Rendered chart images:
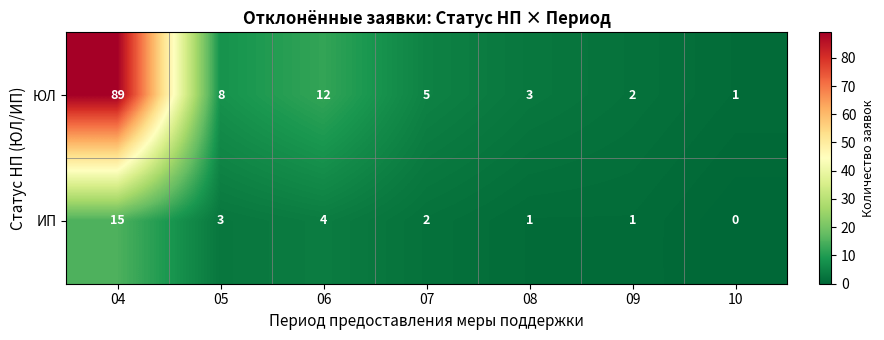

How many categories are shown in the chart?

7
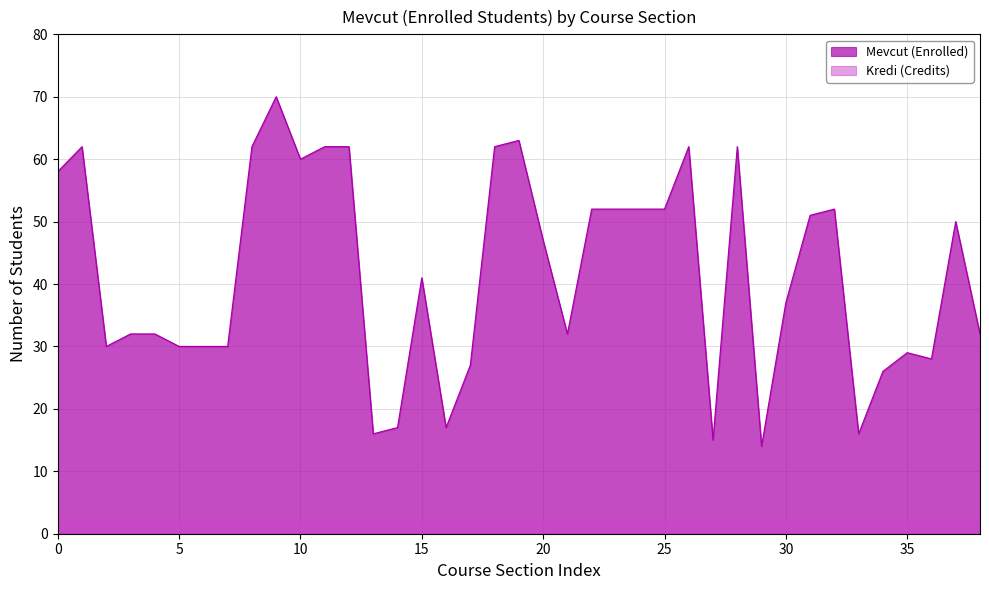

Count the number of values greater than 41.

19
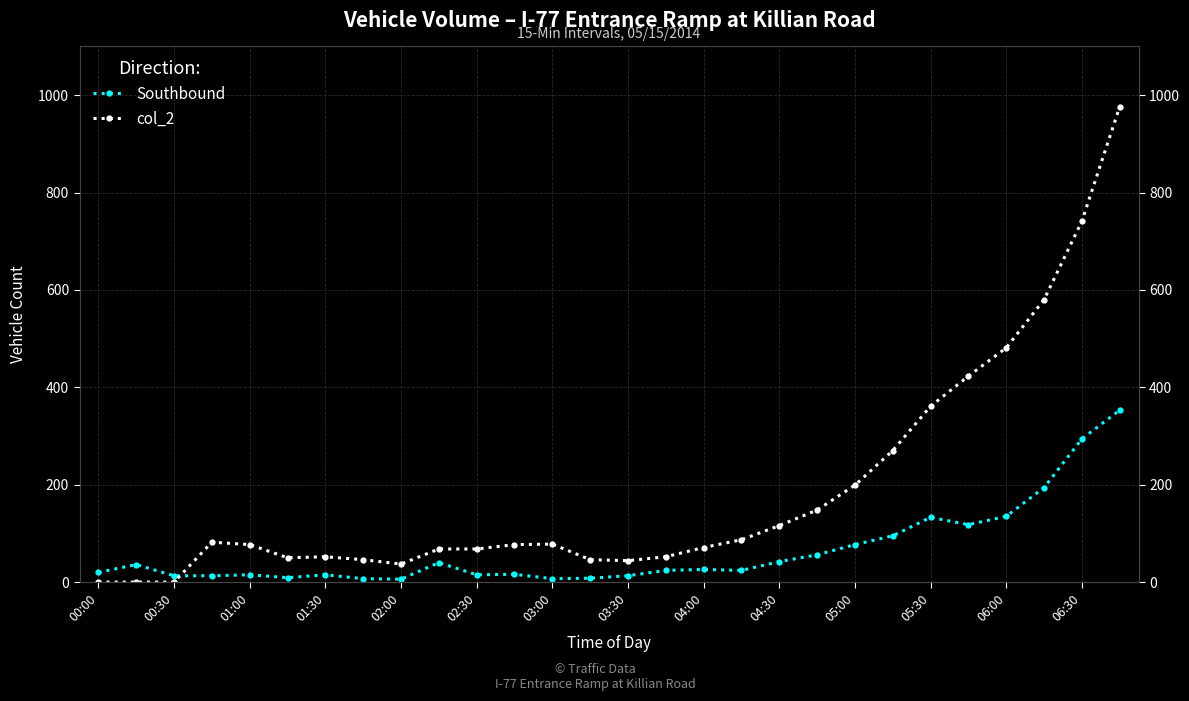

Which series has the largest total across all categories?

col_2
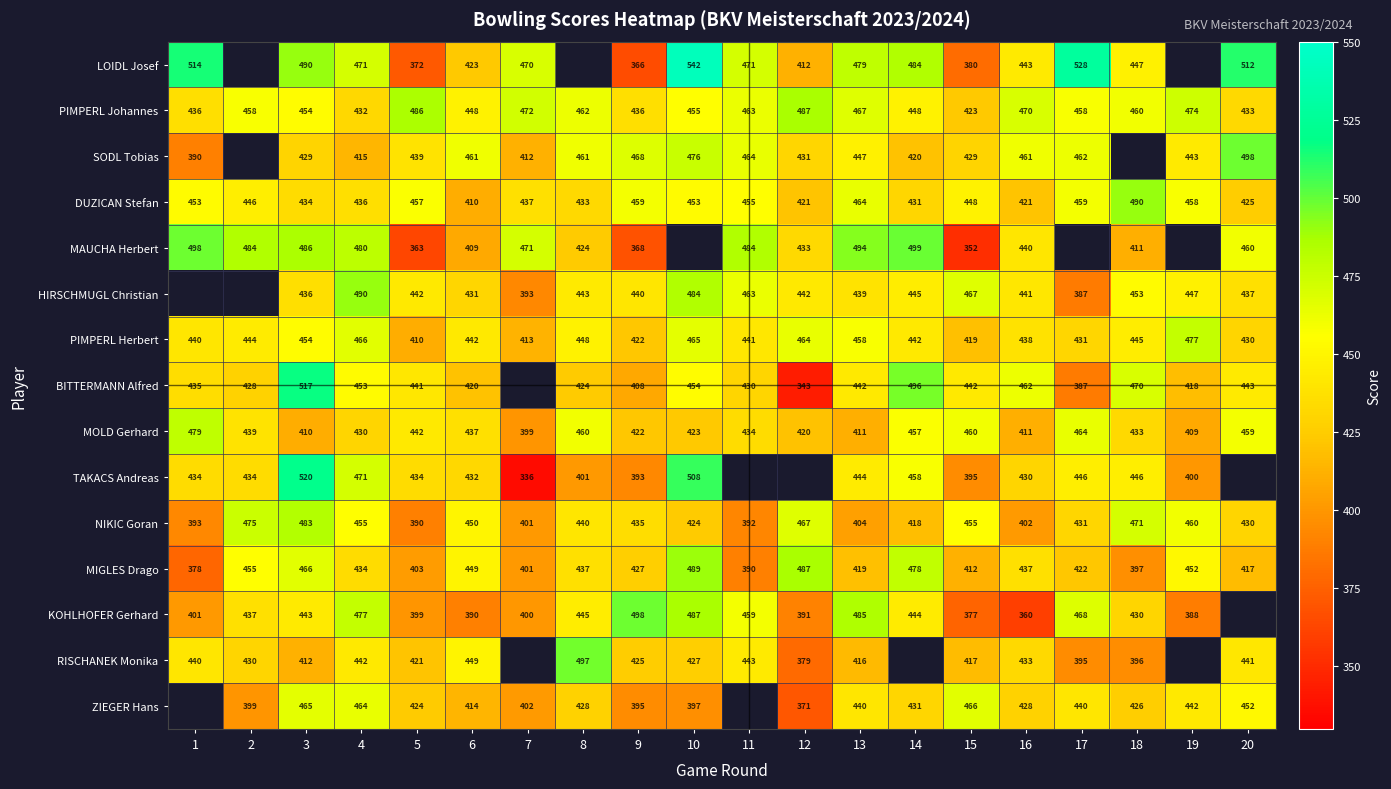

What is the total value across all series at 15?

6342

• **Prompt**
Switch every "across" in the entries for "over" and write them out again with nothing else changed. Leave out the pictures.

• **Solved problem**
How many categories are shown in the chart?

7

Count the number of values greater than 41.

19

Which series has the largest total over all categories?

col_2

What is the total value over all series at 15?

6342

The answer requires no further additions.